I must confess that although I've been studying Scheme for a while now, I
really am a bit rusty at practical Scheme programming; you guessed
correctly.
> > > > In my experience, functional style Scheme code is concise and, unless
> > > > you're careful, slow.
> > >
> > > This is an attribute of a particular implementation, not an intrinsic
> > > property of the language.
> >
> > no, purely functional code is intrinsically slow.
>
> Hmm. I think your definition of slow and mine are different.
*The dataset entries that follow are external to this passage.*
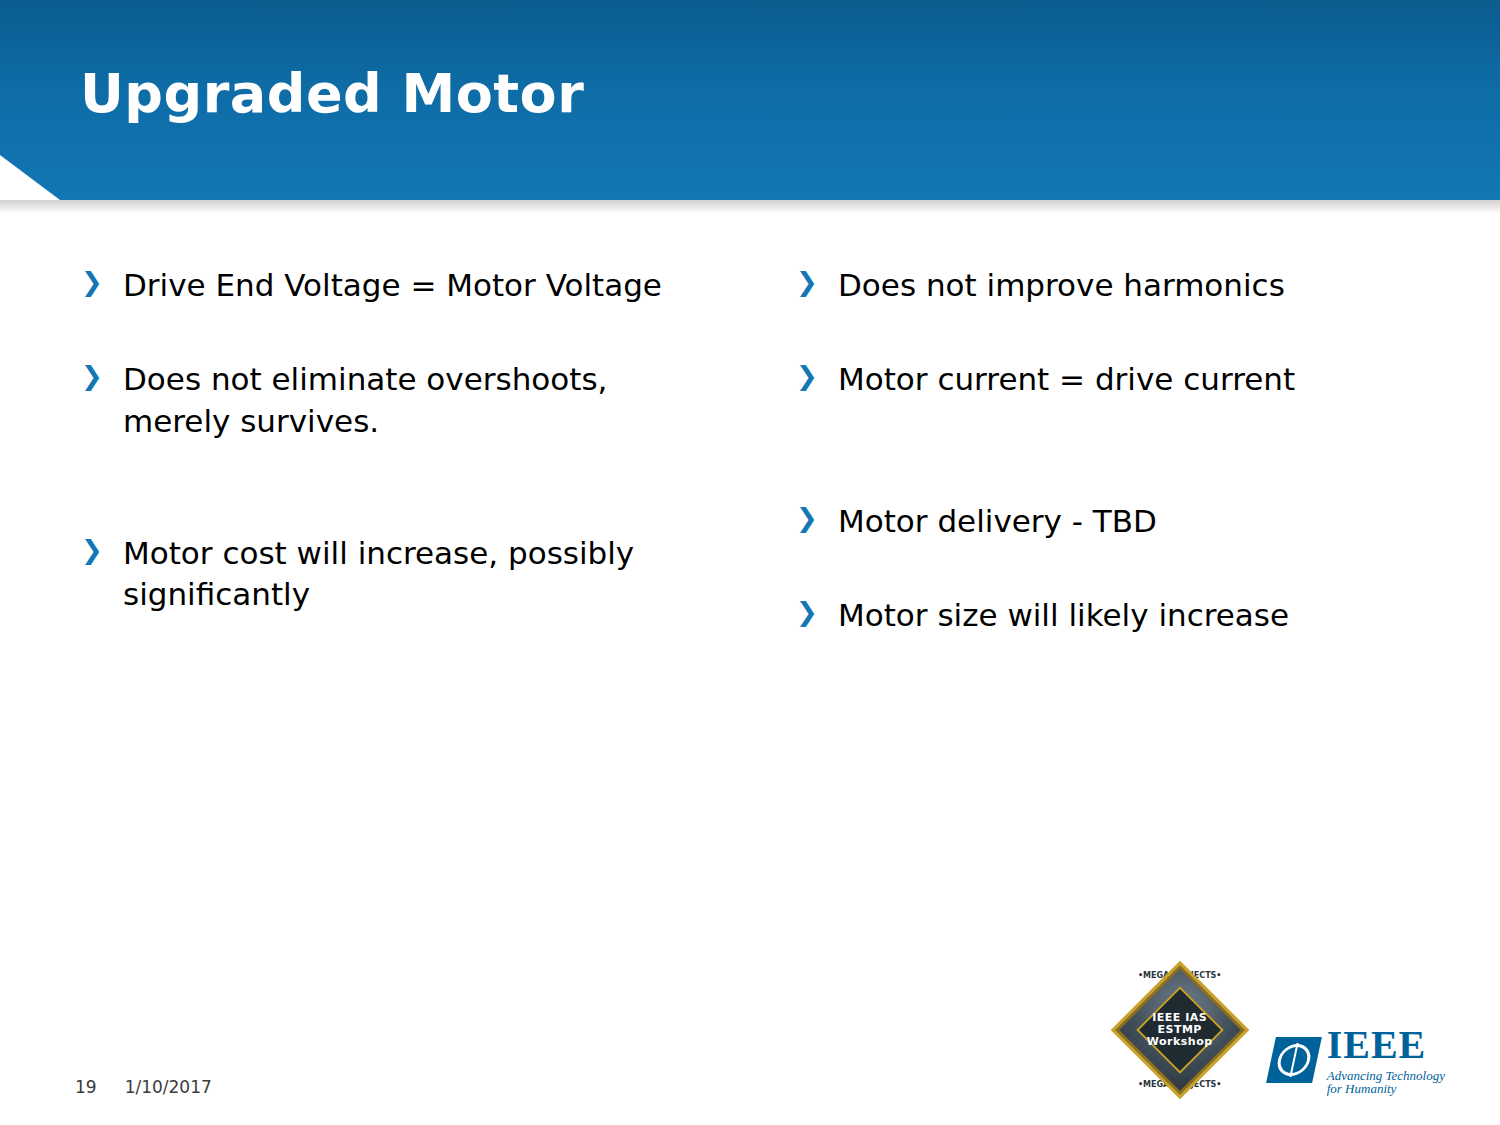Upgraded Motor
Drive End Voltage = Motor Voltage
Does not eliminate overshoots, merely survives.
Motor cost will increase, possibly significantly
Does not improve harmonics
Motor current = drive current
Motor delivery - TBD
Motor size will likely increase
191/10/2017
•MEGA PROJECTS• •MEGA PROJECTS• SAFETY•TECHNICAL SAFETY•TECHNICAL
IEEE IAS
ESTMP
Workshop
IEEE
Advancing Technology
for Humanity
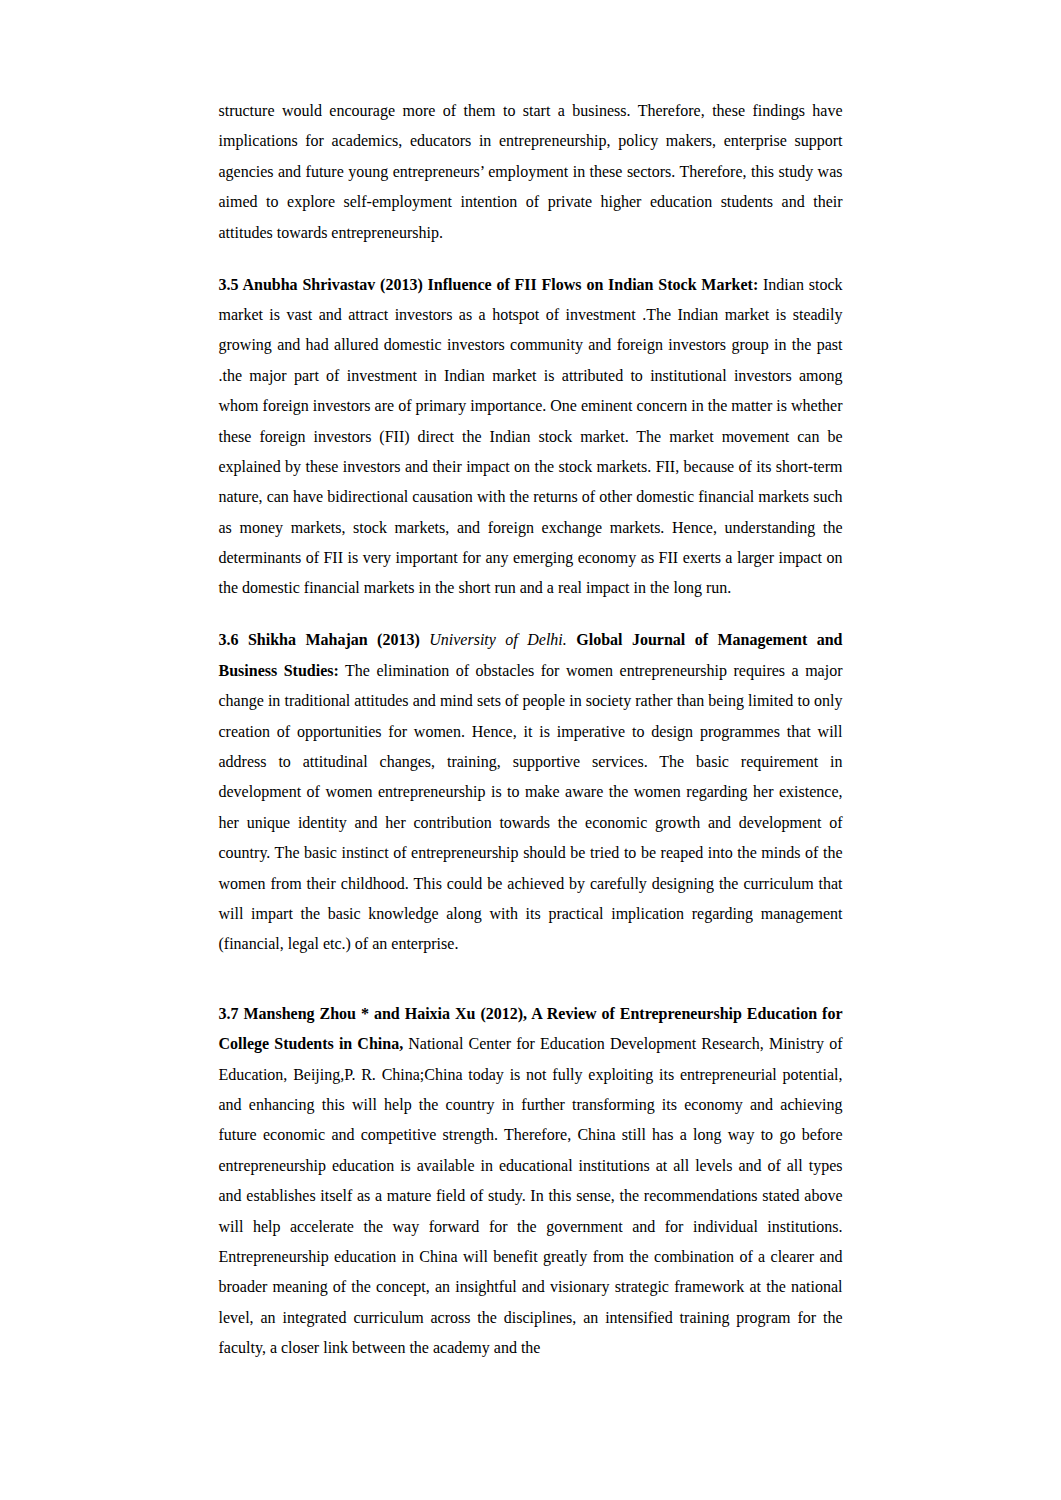structure would encourage more of them to start a business. Therefore, these findings have implications for academics, educators in entrepreneurship, policy makers, enterprise support agencies and future young entrepreneurs’ employment in these sectors. Therefore, this study was aimed to explore self-employment intention of private higher education students and their attitudes towards entrepreneurship.
3.5 Anubha Shrivastav (2013) Influence of FII Flows on Indian Stock Market: Indian stock market is vast and attract investors as a hotspot of investment .The Indian market is steadily growing and had allured domestic investors community and foreign investors group in the past .the major part of investment in Indian market is attributed to institutional investors among whom foreign investors are of primary importance. One eminent concern in the matter is whether these foreign investors (FII) direct the Indian stock market. The market movement can be explained by these investors and their impact on the stock markets. FII, because of its short-term nature, can have bidirectional causation with the returns of other domestic financial markets such as money markets, stock markets, and foreign exchange markets. Hence, understanding the determinants of FII is very important for any emerging economy as FII exerts a larger impact on the domestic financial markets in the short run and a real impact in the long run.
3.6 Shikha Mahajan (2013) University of Delhi. Global Journal of Management and Business Studies: The elimination of obstacles for women entrepreneurship requires a major change in traditional attitudes and mind sets of people in society rather than being limited to only creation of opportunities for women. Hence, it is imperative to design programmes that will address to attitudinal changes, training, supportive services. The basic requirement in development of women entrepreneurship is to make aware the women regarding her existence, her unique identity and her contribution towards the economic growth and development of country. The basic instinct of entrepreneurship should be tried to be reaped into the minds of the women from their childhood. This could be achieved by carefully designing the curriculum that will impart the basic knowledge along with its practical implication regarding management (financial, legal etc.) of an enterprise.
3.7 Mansheng Zhou * and Haixia Xu (2012), A Review of Entrepreneurship Education for College Students in China, National Center for Education Development Research, Ministry of Education, Beijing,P. R. China;China today is not fully exploiting its entrepreneurial potential, and enhancing this will help the country in further transforming its economy and achieving future economic and competitive strength. Therefore, China still has a long way to go before entrepreneurship education is available in educational institutions at all levels and of all types and establishes itself as a mature field of study. In this sense, the recommendations stated above will help accelerate the way forward for the government and for individual institutions. Entrepreneurship education in China will benefit greatly from the combination of a clearer and broader meaning of the concept, an insightful and visionary strategic framework at the national level, an integrated curriculum across the disciplines, an intensified training program for the faculty, a closer link between the academy and the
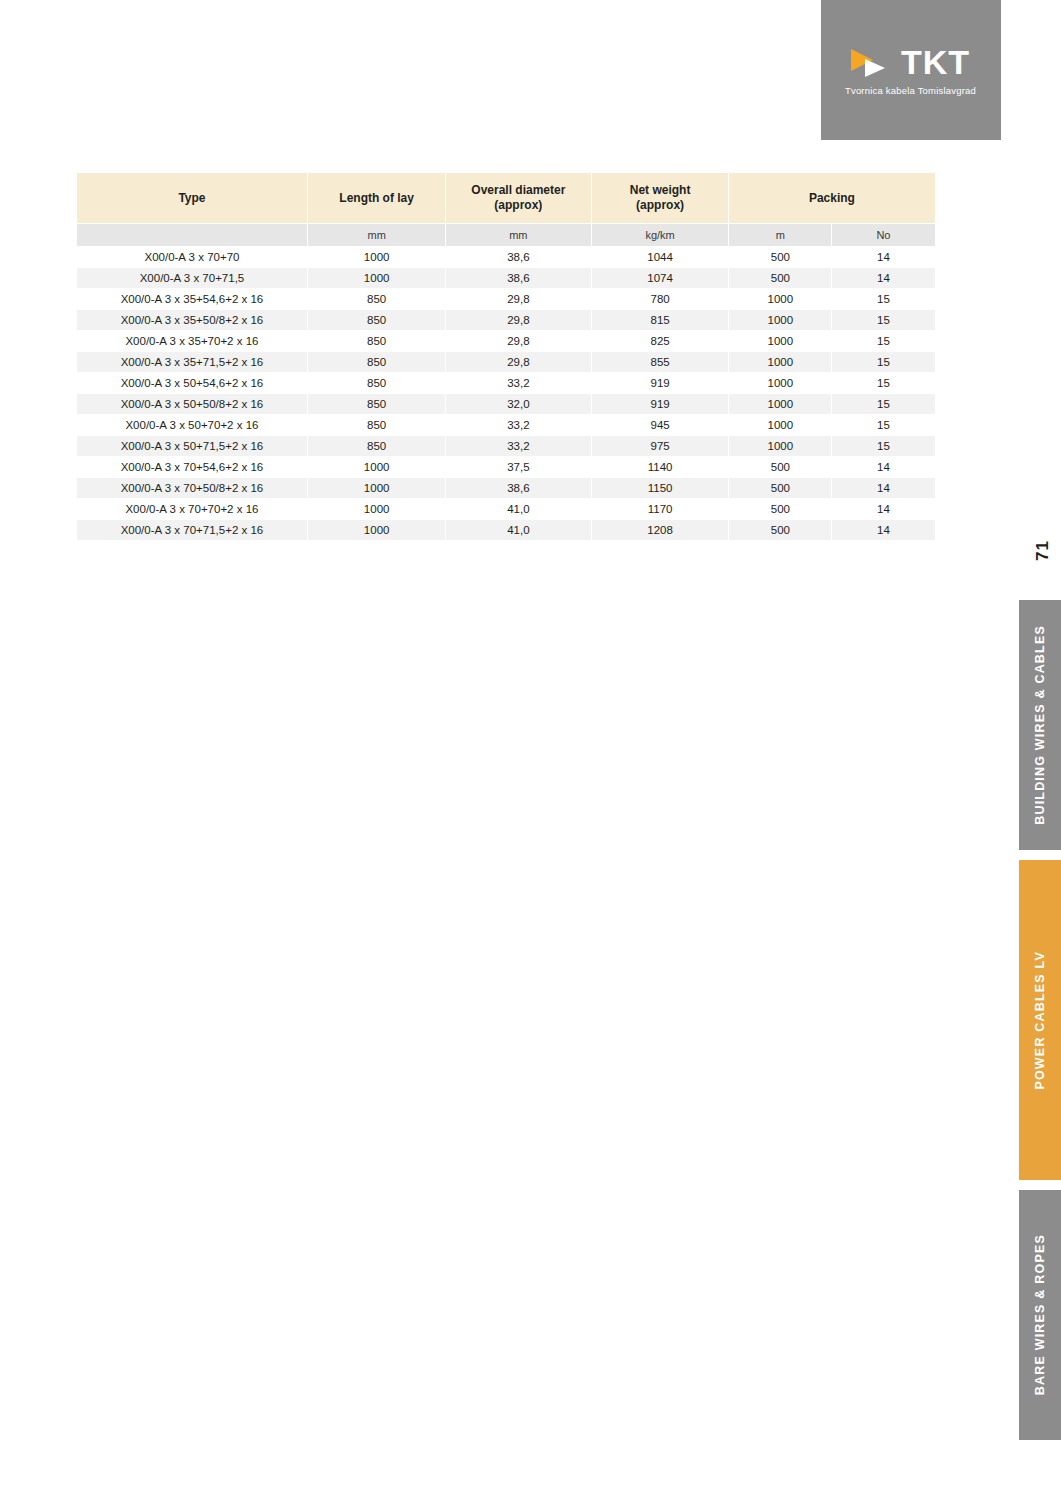TKT
Tvornica kabela Tomislavgrad
| Type | Length of lay | Overall diameter (approx) | Net weight (approx) | Packing |
| --- | --- | --- | --- | --- |
| | mm | mm | kg/km | m | No |
| X00/0-A 3 x 70+70 | 1000 | 38,6 | 1044 | 500 | 14 |
| X00/0-A 3 x 70+71,5 | 1000 | 38,6 | 1074 | 500 | 14 |
| X00/0-A 3 x 35+54,6+2 x 16 | 850 | 29,8 | 780 | 1000 | 15 |
| X00/0-A 3 x 35+50/8+2 x 16 | 850 | 29,8 | 815 | 1000 | 15 |
| X00/0-A 3 x 35+70+2 x 16 | 850 | 29,8 | 825 | 1000 | 15 |
| X00/0-A 3 x 35+71,5+2 x 16 | 850 | 29,8 | 855 | 1000 | 15 |
| X00/0-A 3 x 50+54,6+2 x 16 | 850 | 33,2 | 919 | 1000 | 15 |
| X00/0-A 3 x 50+50/8+2 x 16 | 850 | 32,0 | 919 | 1000 | 15 |
| X00/0-A 3 x 50+70+2 x 16 | 850 | 33,2 | 945 | 1000 | 15 |
| X00/0-A 3 x 50+71,5+2 x 16 | 850 | 33,2 | 975 | 1000 | 15 |
| X00/0-A 3 x 70+54,6+2 x 16 | 1000 | 37,5 | 1140 | 500 | 14 |
| X00/0-A 3 x 70+50/8+2 x 16 | 1000 | 38,6 | 1150 | 500 | 14 |
| X00/0-A 3 x 70+70+2 x 16 | 1000 | 41,0 | 1170 | 500 | 14 |
| X00/0-A 3 x 70+71,5+2 x 16 | 1000 | 41,0 | 1208 | 500 | 14 |
71
BUILDING WIRES & CABLES
POWER CABLES LV
BARE WIRES & ROPES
Could
> you clarify what you mean when you say 'slow'? How do you account for
> the performance of Stalin?
>
a while back I posted something like this:
hash->keys could be written in Scheme like this
(define entry->key cadr)
(define hash->keys
(lambda (mytab)
;; maybe do some type-checking here
(let* ((vec (cdr mytab))
(vec-len (vector-length vec)))
(do ((keys '())
(i 0 (+ i 1))
(bucket (vector-ref vec 0) (vector-ref vec i)))
((>= i vec-len) keys)
(do ((entry-list bucket (cdr entry-list)))
((null? entry-list))
(let* ((entry (car entry-list))
(key (entry->key entry)))
(set! keys (cons key keys))))))))
here's what I would call a functional version:
(define hash->keys
(lambda (mytab)
(let ((bucket->keys (lambda (bucket) (map entry->key bucket)))
(entry->key cadr))
(apply append (map bucket->keys (vector->list (cdr mytab)))))))
the functional guy is sleek and pretty, but those "vector->list" and
"append" bits are performance killers.
> -russ
>
> --
> "C makes it easy to shoot yourself in the foot. C++ makes it
> harder, but when you do, it blows away your whole leg."